▸ Instructions to follow
Every line of the listing should be retyped exactly, but none of the pictures should be.

▸ Material provided
---+---

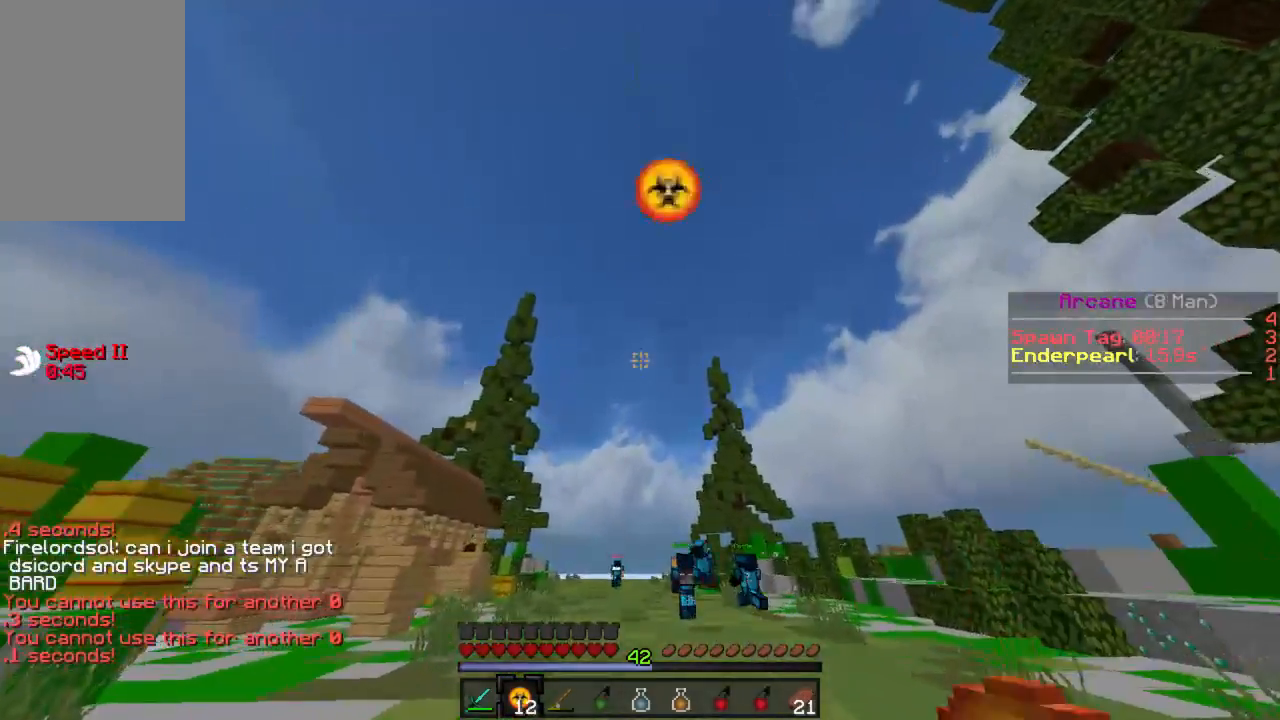
{"keys": ["w"], "mouse": [], "events": [[22, "mouse_right", "up"], [89, "mouse_right", "down"], [178, "mouse_right", "up"]]}
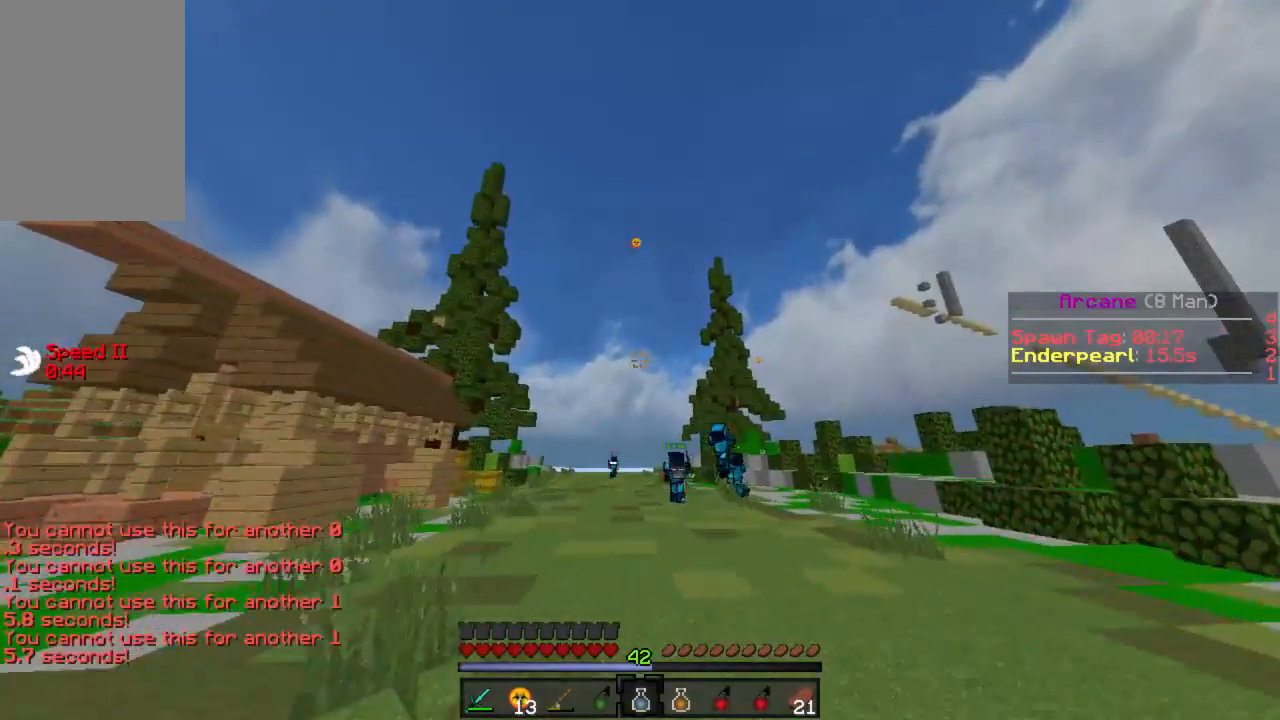
{"keys": ["w"], "mouse": ["right"], "events": [[133, "mouse_right", "down"]]}
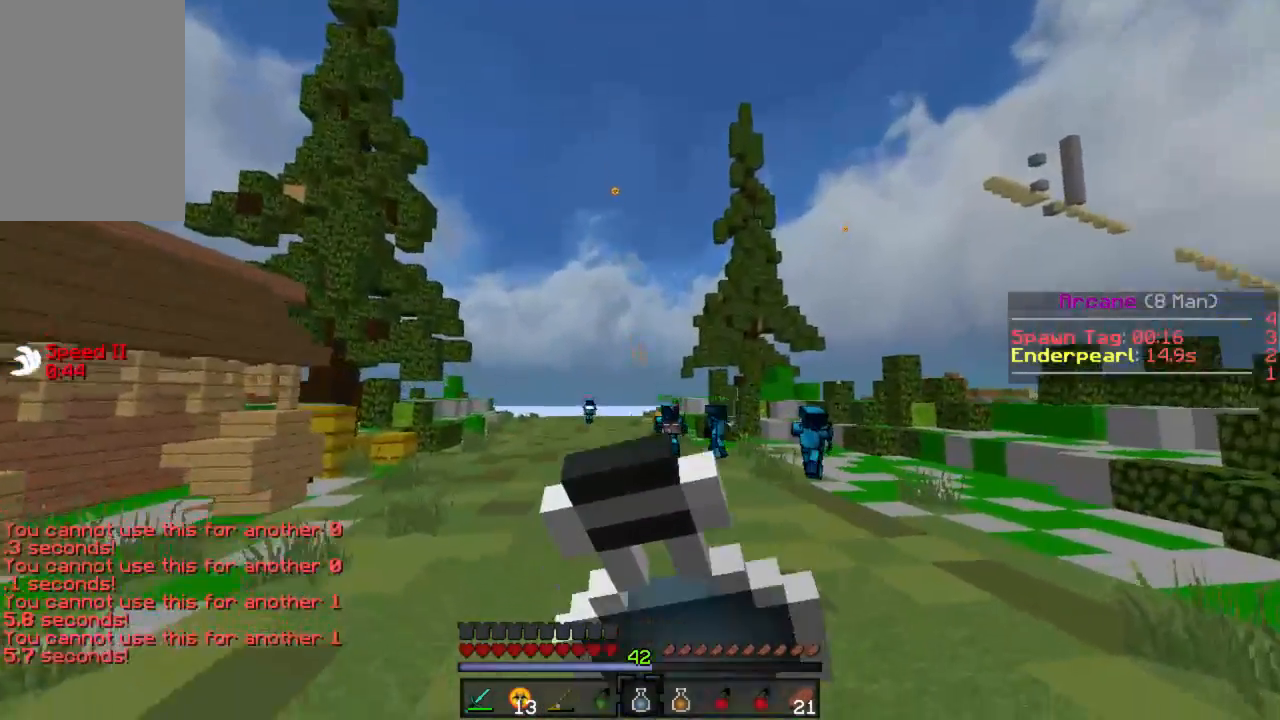
{"keys": ["w"], "mouse": ["right"], "events": []}
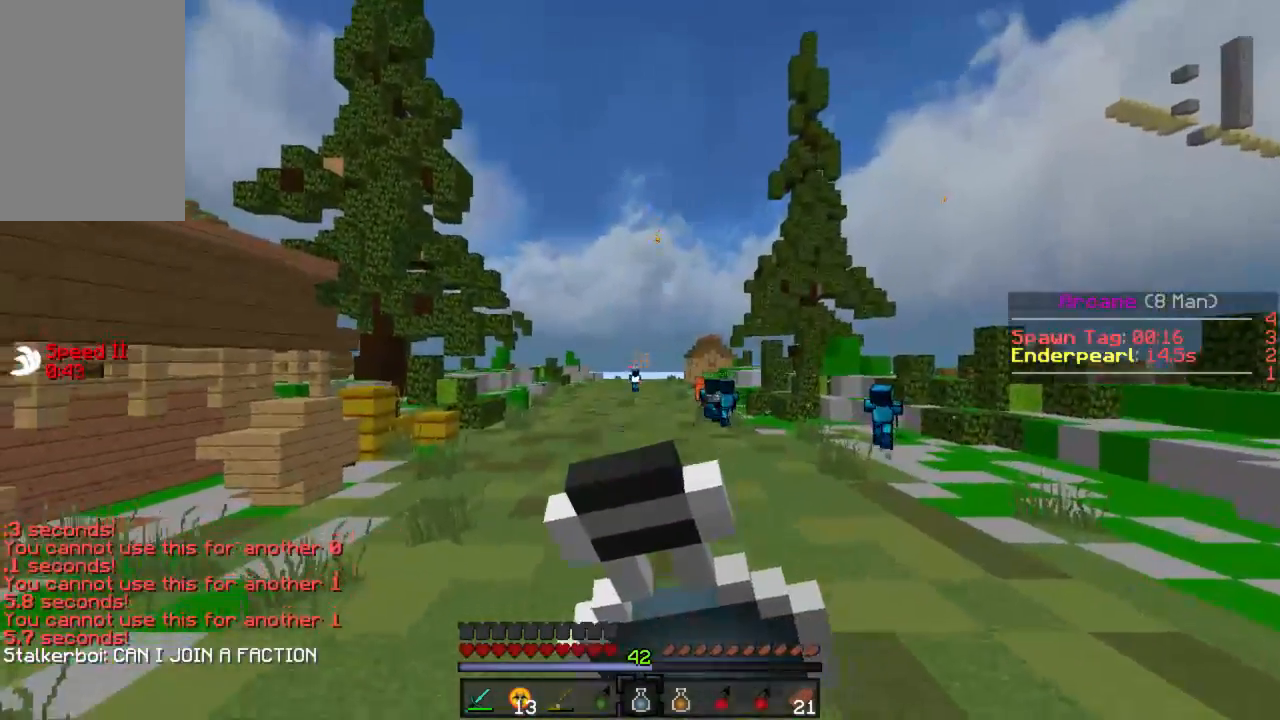
{"keys": ["w"], "mouse": ["right"], "events": []}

---+---

▸ Completed task
{"keys": ["w"], "mouse": [], "events": [[22, "mouse_right", "up"], [89, "mouse_right", "down"], [178, "mouse_right", "up"]]}
{"keys": ["w"], "mouse": ["right"], "events": [[133, "mouse_right", "down"]]}
{"keys": ["w"], "mouse": ["right"], "events": []}
{"keys": ["w"], "mouse": ["right"], "events": []}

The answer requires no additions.